GPs key to breaking 'ice' epidemic

A Sydney doctor is urging fellow GPs to lead the fight against methamphetamines and help end the nation's devastating "ice" epidemic.

Dr Raymond Seidler, a doctor in Sydney's red light district of Kings Cross, will address a conference of colleagues, calling on them to be more proactive in identifying addicts and getting them into treatment.

"More and more young Australians are using stimulant drugs - particularly ice - and it is important for GPs to understand this phenomenon and to recognise patients who have used," Dr Seidler said ahead of his address to the General Practice Conference and Exhibition in Sydney on Saturday.

Statistics show that ice, also know as crystal meth, has overtaken heroin as the most popular drug in Australia.

"In the past decade the number of Australians who use this drug has almost doubled from 5.7 per cent in 1995 to more than 10 per cent in 2006," said Dr Seidler, who regularly deals with addicted patients.
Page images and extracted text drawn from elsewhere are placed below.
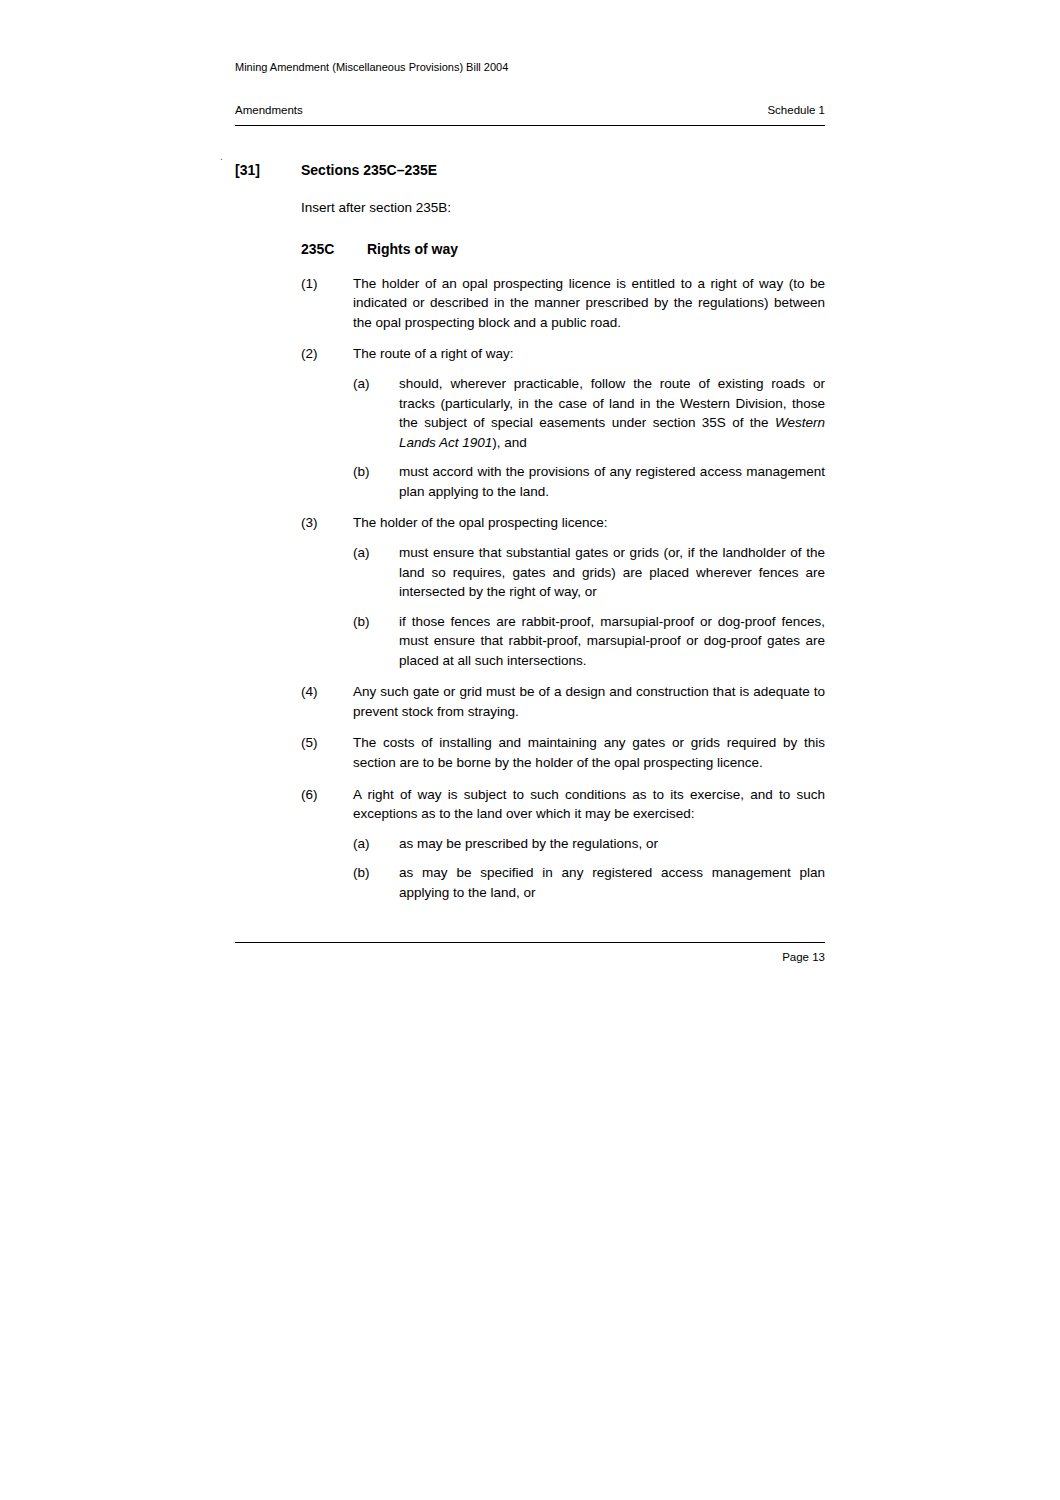Mining Amendment (Miscellaneous Provisions) Bill 2004
Amendments Schedule 1
.
[31] Sections 235C–235E
Insert after section 235B:
235C Rights of way
(1) The holder of an opal prospecting licence is entitled to a right of way (to be indicated or described in the manner prescribed by the regulations) between the opal prospecting block and a public road.
(2) The route of a right of way:
(a) should, wherever practicable, follow the route of existing roads or tracks (particularly, in the case of land in the Western Division, those the subject of special easements under section 35S of the Western Lands Act 1901), and
(b) must accord with the provisions of any registered access management plan applying to the land.
(3) The holder of the opal prospecting licence:
(a) must ensure that substantial gates or grids (or, if the landholder of the land so requires, gates and grids) are placed wherever fences are intersected by the right of way, or
(b) if those fences are rabbit-proof, marsupial-proof or dog-proof fences, must ensure that rabbit-proof, marsupial-proof or dog-proof gates are placed at all such intersections.
(4) Any such gate or grid must be of a design and construction that is adequate to prevent stock from straying.
(5) The costs of installing and maintaining any gates or grids required by this section are to be borne by the holder of the opal prospecting licence.
(6) A right of way is subject to such conditions as to its exercise, and to such exceptions as to the land over which it may be exercised:
(a) as may be prescribed by the regulations, or
(b) as may be specified in any registered access management plan applying to the land, or
Page 13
He said it was vital all GPs take a drug history for their patients so ice abusers did not continue to fall through the gaps.

"Asking all patients under 50 about their recreational drug use is an effective way of screening for potential hazardous crystal methamphetamine use," the doctor said.

As they are on the frontline, GPs need to able to recognise the tell tale signs of addiction and common side effects like hallucinations, hostility, loss of appetite, rapid talking and anxiety.

"Some users will present with their distressed parents in tow, who will describe escalating aggression, insomnia and weight loss in their loved one," Dr Seidler said.

"The patient may request sleeping tablets or tranquillisers, may look gaunt and distressed and may often have serious skin infections."

GPs also were best placed to help coordinate rehabilitation but, said Dr Seidler, and being supportive while remaining non-judgmental was often a challenge.